- [What is being asked] The answer is the full set of records below, transcribed exactly.
(Supplied information)
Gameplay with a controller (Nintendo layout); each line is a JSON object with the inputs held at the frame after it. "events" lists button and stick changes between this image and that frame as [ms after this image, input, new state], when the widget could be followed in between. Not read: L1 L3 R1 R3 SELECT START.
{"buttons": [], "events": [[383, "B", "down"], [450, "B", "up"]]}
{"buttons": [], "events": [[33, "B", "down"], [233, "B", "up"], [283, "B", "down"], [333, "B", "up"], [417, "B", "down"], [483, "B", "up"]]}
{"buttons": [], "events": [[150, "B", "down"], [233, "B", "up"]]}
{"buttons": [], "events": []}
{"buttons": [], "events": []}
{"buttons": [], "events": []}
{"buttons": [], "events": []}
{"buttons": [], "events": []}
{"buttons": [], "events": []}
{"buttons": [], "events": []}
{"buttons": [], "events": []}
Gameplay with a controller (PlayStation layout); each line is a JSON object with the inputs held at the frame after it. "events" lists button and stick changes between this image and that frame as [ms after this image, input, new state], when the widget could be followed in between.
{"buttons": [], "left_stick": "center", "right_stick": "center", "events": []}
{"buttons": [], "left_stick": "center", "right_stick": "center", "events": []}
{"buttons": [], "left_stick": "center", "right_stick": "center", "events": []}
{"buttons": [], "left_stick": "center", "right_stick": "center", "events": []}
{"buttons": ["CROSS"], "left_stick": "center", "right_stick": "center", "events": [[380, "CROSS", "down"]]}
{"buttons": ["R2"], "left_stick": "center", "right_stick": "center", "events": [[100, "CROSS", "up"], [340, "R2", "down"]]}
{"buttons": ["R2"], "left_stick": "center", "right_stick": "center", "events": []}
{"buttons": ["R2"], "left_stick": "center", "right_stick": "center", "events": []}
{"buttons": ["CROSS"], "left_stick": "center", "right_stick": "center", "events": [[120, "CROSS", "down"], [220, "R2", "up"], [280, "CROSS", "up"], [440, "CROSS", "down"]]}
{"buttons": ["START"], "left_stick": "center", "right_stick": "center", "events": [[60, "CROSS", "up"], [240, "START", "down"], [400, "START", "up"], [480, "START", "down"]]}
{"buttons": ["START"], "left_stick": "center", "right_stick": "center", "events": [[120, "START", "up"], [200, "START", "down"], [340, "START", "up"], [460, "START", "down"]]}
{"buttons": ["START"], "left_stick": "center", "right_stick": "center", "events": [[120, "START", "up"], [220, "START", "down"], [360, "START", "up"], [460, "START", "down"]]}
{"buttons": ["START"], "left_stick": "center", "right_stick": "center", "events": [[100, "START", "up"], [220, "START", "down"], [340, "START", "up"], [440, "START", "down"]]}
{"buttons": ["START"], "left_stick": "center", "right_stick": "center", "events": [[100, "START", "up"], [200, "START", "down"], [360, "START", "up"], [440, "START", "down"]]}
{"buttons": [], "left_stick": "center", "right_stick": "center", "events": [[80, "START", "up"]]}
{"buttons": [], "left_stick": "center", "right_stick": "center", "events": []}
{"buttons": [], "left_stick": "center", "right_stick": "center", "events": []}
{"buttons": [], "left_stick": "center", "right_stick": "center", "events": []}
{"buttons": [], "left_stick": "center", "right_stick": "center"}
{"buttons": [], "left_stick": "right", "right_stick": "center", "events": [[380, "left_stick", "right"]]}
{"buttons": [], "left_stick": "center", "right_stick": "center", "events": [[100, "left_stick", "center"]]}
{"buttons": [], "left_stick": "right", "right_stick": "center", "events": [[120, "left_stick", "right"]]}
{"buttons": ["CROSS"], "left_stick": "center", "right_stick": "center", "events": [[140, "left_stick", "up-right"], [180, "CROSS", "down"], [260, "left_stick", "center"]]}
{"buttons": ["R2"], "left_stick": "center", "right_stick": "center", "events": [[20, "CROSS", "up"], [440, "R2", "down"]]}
(End Supplied information)
- [The completed task]
Gameplay with a controller (Nintendo layout); each line is a JSON object with the inputs held at the frame after it. "events" lists button and stick changes between this image and that frame as [ms after this image, input, new state], when the widget could be followed in between. Not read: L1 L3 R1 R3 SELECT START.
{"buttons": [], "events": [[383, "B", "down"], [450, "B", "up"]]}
{"buttons": [], "events": [[33, "B", "down"], [233, "B", "up"], [283, "B", "down"], [333, "B", "up"], [417, "B", "down"], [483, "B", "up"]]}
{"buttons": [], "events": [[150, "B", "down"], [233, "B", "up"]]}
{"buttons": [], "events": []}
{"buttons": [], "events": []}
{"buttons": [], "events": []}
{"buttons": [], "events": []}
{"buttons": [], "events": []}
{"buttons": [], "events": []}
{"buttons": [], "events": []}
{"buttons": [], "events": []}
Gameplay with a controller (PlayStation layout); each line is a JSON object with the inputs held at the frame after it. "events" lists button and stick changes between this image and that frame as [ms after this image, input, new state], when the widget could be followed in between.
{"buttons": [], "left_stick": "center", "right_stick": "center", "events": []}
{"buttons": [], "left_stick": "center", "right_stick": "center", "events": []}
{"buttons": [], "left_stick": "center", "right_stick": "center", "events": []}
{"buttons": [], "left_stick": "center", "right_stick": "center", "events": []}
{"buttons": ["CROSS"], "left_stick": "center", "right_stick": "center", "events": [[380, "CROSS", "down"]]}
{"buttons": ["R2"], "left_stick": "center", "right_stick": "center", "events": [[100, "CROSS", "up"], [340, "R2", "down"]]}
{"buttons": ["R2"], "left_stick": "center", "right_stick": "center", "events": []}
{"buttons": ["R2"], "left_stick": "center", "right_stick": "center", "events": []}
{"buttons": ["CROSS"], "left_stick": "center", "right_stick": "center", "events": [[120, "CROSS", "down"], [220, "R2", "up"], [280, "CROSS", "up"], [440, "CROSS", "down"]]}
{"buttons": ["START"], "left_stick": "center", "right_stick": "center", "events": [[60, "CROSS", "up"], [240, "START", "down"], [400, "START", "up"], [480, "START", "down"]]}
{"buttons": ["START"], "left_stick": "center", "right_stick": "center", "events": [[120, "START", "up"], [200, "START", "down"], [340, "START", "up"], [460, "START", "down"]]}
{"buttons": ["START"], "left_stick": "center", "right_stick": "center", "events": [[120, "START", "up"], [220, "START", "down"], [360, "START", "up"], [460, "START", "down"]]}
{"buttons": ["START"], "left_stick": "center", "right_stick": "center", "events": [[100, "START", "up"], [220, "START", "down"], [340, "START", "up"], [440, "START", "down"]]}
{"buttons": ["START"], "left_stick": "center", "right_stick": "center", "events": [[100, "START", "up"], [200, "START", "down"], [360, "START", "up"], [440, "START", "down"]]}
{"buttons": [], "left_stick": "center", "right_stick": "center", "events": [[80, "START", "up"]]}
{"buttons": [], "left_stick": "center", "right_stick": "center", "events": []}
{"buttons": [], "left_stick": "center", "right_stick": "center", "events": []}
{"buttons": [], "left_stick": "center", "right_stick": "center", "events": []}
{"buttons": [], "left_stick": "center", "right_stick": "center"}
{"buttons": [], "left_stick": "right", "right_stick": "center", "events": [[380, "left_stick", "right"]]}
{"buttons": [], "left_stick": "center", "right_stick": "center", "events": [[100, "left_stick", "center"]]}
{"buttons": [], "left_stick": "right", "right_stick": "center", "events": [[120, "left_stick", "right"]]}
{"buttons": ["CROSS"], "left_stick": "center", "right_stick": "center", "events": [[140, "left_stick", "up-right"], [180, "CROSS", "down"], [260, "left_stick", "center"]]}
{"buttons": ["R2"], "left_stick": "center", "right_stick": "center", "events": [[20, "CROSS", "up"], [440, "R2", "down"]]}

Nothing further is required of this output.